Guidelines of psychosexual management for infants born with physical intersex conditions are intended to assist physicians and parents in making decisions about sex of assignment and rearing including the following: 1) sex assignment should be to the gender that carries the best prognosis for good reproductive function, good sexual function, normal-looking external genitalia and physical appearance, and a stable gender identity; 2) the decision regarding sex assignment should be made as early as possible, preferably during the newborn period, with an upper age limit for reversal of an initial sex assignment no later than 18 to 24 months; and 3) there should be minimal uncertainty and ambiguity on the part of parents and professionals regarding the final decision about sex assignment and rearing.
J. Money used these guidelines in a case of a biologically normal male infant (one of a pair of monozygotic twins) whose penis was accidentally ablated during a circumcision at the age of 7 months. The decision to reassign the infant boy to the female sex and to rear him as a girl was made at 17 months, with surgical castration and initial genital reconstruction occurring at 21 months.
Money reported follow-up data on this child through the age of 9 years. Although the girl was described as having many “tomboyish” behavioral traits, a female gender identity had apparently differentiated. Thus, it was concluded that gender identity is sufficiently incompletely differentiated at birth as to permit successful assignment of a genetic male as a girl, in keeping with the experiences of rearing.
Subsequent follow-up by other investigators reported that by early adolescence the patient had rejected the female identity and began to live as a male at the age of 14 years. In adulthood, the patient recalled that he had never felt comfortable as a girl, and his mother reported similar recollections. At age 25, the patient married a woman and adopted her children. The patient reported exclusive sexual attraction to females.
The present case report is a long-term psychosexual follow-up on a second case of ablatio penis in a 46 XY male. During an electrocautery circumcision at the age of 2 months, the patient sustained a burn of the skin of the entire penile shaft, and the penis eventually sloughed off. At age 7 months, the remainder of the penis and the testes were removed. By age 7 months, if not earlier, the decision was made to reassign the patient as a female and to raise the infant as a girl.
The patient was interviewed on two occasions: at 16 years and twice while in the hospital for additional surgery at 26 years of age. At ages 16 and 26, the patient was living socially as a woman and denied any uncertainty about being a female. During childhood, the patient recalled that she self-identified as a “tomboy” and enjoyed stereotypically masculine toys and games; however, the patient also recalled that her favorite playmates were usually girls and that her best friend was always a girl.

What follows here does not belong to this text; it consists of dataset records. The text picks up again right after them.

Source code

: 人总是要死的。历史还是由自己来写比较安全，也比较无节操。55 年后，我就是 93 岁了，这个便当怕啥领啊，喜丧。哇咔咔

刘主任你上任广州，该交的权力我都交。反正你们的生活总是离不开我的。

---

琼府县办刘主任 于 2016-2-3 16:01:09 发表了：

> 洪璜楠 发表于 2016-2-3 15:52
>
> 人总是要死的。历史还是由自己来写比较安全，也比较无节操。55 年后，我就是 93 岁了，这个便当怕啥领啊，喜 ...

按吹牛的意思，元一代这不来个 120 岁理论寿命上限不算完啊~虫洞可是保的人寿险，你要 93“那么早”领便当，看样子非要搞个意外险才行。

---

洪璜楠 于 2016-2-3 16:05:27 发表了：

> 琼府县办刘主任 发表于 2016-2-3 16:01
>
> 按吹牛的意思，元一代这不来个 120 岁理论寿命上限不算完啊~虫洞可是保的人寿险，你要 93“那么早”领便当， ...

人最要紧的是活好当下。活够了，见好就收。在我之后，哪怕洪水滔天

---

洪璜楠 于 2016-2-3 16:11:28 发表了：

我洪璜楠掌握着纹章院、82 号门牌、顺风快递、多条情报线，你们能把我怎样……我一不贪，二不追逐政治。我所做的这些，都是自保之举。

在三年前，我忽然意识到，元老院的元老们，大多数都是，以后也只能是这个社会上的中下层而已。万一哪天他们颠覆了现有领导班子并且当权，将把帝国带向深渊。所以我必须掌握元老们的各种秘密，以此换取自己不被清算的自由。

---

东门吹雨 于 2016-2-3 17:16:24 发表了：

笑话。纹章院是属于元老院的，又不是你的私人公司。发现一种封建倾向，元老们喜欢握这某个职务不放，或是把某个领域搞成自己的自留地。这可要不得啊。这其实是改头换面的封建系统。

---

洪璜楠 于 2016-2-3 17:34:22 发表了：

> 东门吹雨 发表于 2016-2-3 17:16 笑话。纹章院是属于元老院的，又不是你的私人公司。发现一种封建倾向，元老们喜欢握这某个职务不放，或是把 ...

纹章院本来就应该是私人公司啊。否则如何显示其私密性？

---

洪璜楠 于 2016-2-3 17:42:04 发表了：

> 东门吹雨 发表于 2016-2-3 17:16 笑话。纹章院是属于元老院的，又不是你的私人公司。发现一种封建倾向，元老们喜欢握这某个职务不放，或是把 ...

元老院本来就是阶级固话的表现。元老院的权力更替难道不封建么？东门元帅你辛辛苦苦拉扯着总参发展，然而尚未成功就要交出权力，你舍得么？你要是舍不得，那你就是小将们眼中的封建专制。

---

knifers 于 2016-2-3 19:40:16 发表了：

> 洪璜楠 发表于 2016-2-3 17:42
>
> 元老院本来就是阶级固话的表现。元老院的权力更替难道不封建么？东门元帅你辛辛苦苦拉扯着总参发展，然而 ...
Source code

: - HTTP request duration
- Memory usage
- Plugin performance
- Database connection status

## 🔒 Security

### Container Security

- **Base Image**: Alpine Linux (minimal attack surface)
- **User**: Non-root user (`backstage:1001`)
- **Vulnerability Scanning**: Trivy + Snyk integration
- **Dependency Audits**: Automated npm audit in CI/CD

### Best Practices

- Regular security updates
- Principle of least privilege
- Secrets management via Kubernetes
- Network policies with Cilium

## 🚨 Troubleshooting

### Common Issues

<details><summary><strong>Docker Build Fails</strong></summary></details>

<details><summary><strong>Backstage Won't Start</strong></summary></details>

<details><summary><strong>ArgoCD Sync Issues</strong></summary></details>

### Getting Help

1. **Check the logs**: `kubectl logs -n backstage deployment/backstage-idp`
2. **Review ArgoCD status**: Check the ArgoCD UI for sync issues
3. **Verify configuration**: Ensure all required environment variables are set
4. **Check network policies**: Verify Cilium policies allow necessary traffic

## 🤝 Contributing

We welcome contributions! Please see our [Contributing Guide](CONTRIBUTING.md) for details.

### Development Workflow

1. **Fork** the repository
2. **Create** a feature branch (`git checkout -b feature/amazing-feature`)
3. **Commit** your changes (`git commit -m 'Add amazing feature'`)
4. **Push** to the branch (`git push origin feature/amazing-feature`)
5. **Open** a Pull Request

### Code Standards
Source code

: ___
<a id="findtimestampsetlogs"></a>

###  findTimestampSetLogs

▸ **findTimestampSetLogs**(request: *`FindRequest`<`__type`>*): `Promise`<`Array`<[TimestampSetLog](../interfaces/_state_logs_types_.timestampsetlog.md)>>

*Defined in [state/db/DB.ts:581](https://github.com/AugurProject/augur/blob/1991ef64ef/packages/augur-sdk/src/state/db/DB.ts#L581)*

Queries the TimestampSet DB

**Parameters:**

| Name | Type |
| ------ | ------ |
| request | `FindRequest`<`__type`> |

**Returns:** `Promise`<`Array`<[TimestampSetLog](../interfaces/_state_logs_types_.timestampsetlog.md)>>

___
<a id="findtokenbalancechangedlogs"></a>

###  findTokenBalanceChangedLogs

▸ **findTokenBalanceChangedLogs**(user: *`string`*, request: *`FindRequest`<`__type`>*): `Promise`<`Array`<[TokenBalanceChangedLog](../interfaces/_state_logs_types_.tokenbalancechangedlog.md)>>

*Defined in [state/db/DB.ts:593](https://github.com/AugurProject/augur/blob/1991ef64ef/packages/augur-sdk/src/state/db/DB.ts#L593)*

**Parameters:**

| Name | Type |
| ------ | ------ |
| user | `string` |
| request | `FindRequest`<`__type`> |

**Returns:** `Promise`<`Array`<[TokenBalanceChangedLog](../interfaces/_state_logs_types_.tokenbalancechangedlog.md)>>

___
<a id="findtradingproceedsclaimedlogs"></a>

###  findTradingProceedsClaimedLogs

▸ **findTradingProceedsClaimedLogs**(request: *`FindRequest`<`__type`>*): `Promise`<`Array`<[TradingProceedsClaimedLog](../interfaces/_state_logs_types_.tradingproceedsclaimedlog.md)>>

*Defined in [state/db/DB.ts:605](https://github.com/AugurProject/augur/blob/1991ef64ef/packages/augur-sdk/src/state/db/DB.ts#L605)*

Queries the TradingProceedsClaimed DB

When seen at age 16, the patient had been admitted to the hospital for vaginoplasty. At that time, she wished to proceed with the further repair of her genitalia to make them suitable for sexual intercourse with males. At age 26, the patient returned to the hospital for further vaginoplasty.

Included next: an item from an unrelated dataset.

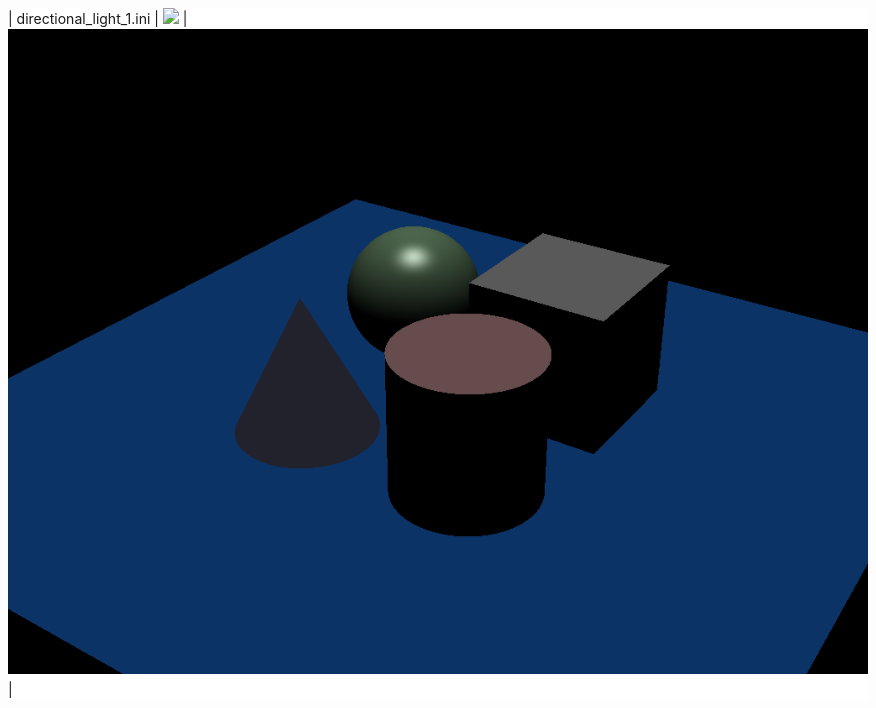 | directional_light_1.ini | ![](https://raw.githubusercontent.com/BrownCSCI1230/scenefiles/main/intersect/required_outputs/directional_light_1.png) | ![Place directional_light_1.png in student_outputs/intersect/required folder](student_outputs/intersect/required/directional_light_1.png) |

Regarding the patient's sexual orientation, she was attracted predominantly to women in fantasy, but had had sexual experiences with both women and men. At the time of the second surgery, she was in a relationship with a man and wished to be able to have intercourse. The patient's self-described sexual identity was “bisexual.” After surgery at age 26 years, the patient developed a rectovaginal fistula. Within a few months of the surgery, the patient and her male partner separated for reasons other than the patient's physical problems. The patient subsequently began living with a new partner, a woman, in a lesbian relationship.

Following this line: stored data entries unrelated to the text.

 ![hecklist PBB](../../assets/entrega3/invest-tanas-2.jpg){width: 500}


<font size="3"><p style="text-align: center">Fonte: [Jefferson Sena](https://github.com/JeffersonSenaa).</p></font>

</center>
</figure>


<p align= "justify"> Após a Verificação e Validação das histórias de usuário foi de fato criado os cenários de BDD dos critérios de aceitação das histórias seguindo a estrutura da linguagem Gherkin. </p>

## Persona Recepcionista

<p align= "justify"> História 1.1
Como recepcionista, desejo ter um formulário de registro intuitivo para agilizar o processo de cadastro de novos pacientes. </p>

The psychosexual development of our patient was both similar to and different from the patient described earlier. Our patient differentiated a female gender identity; in contrast, the other patient had adopted a male gender identity after experiencing intense discomfort living as a female, apparently around the beginning of adolescence. At the time of interview at age 26, our patient was living with a man, but they subsequently separated and she began a new relationship with a woman; the other patient was married to a woman. Our patient had a “bisexual” sexual identity; the other patient had a “heterosexual” sexual identity. The patients were similar in that they had a childhood history of “tomboyism.” Our patient was predominantly sexually attracted to women; the other patient was exclusively sexually attracted to women. Our patient had sexual experiences with both women and men; the other patient had sexual experiences only with women.
The most plausible explanation of our patient's differentiation of a female gender identity is that sex of rearing as a female, beginning at around age 7 months, overrode any putative influences of a normal prenatal masculine sexual biology.
Because cases of ablatio penis in infancy are so rare and long-term follow-up data are scant, it is obviously impossible to know whether our patient or the previous case would be more typical of the psychosexual outcome in a larger sample of such individuals. However, our case suggests that it is possible for a female gender identity to differentiate in a biologically “normal” genetic male. At present, however, the clinical literature is deeply divided on the best way to manage cases of traumatic loss of the penis during infancy. Further study is clearly required to decide on the optimal model of psychosocial and psychosexual management for affected individuals.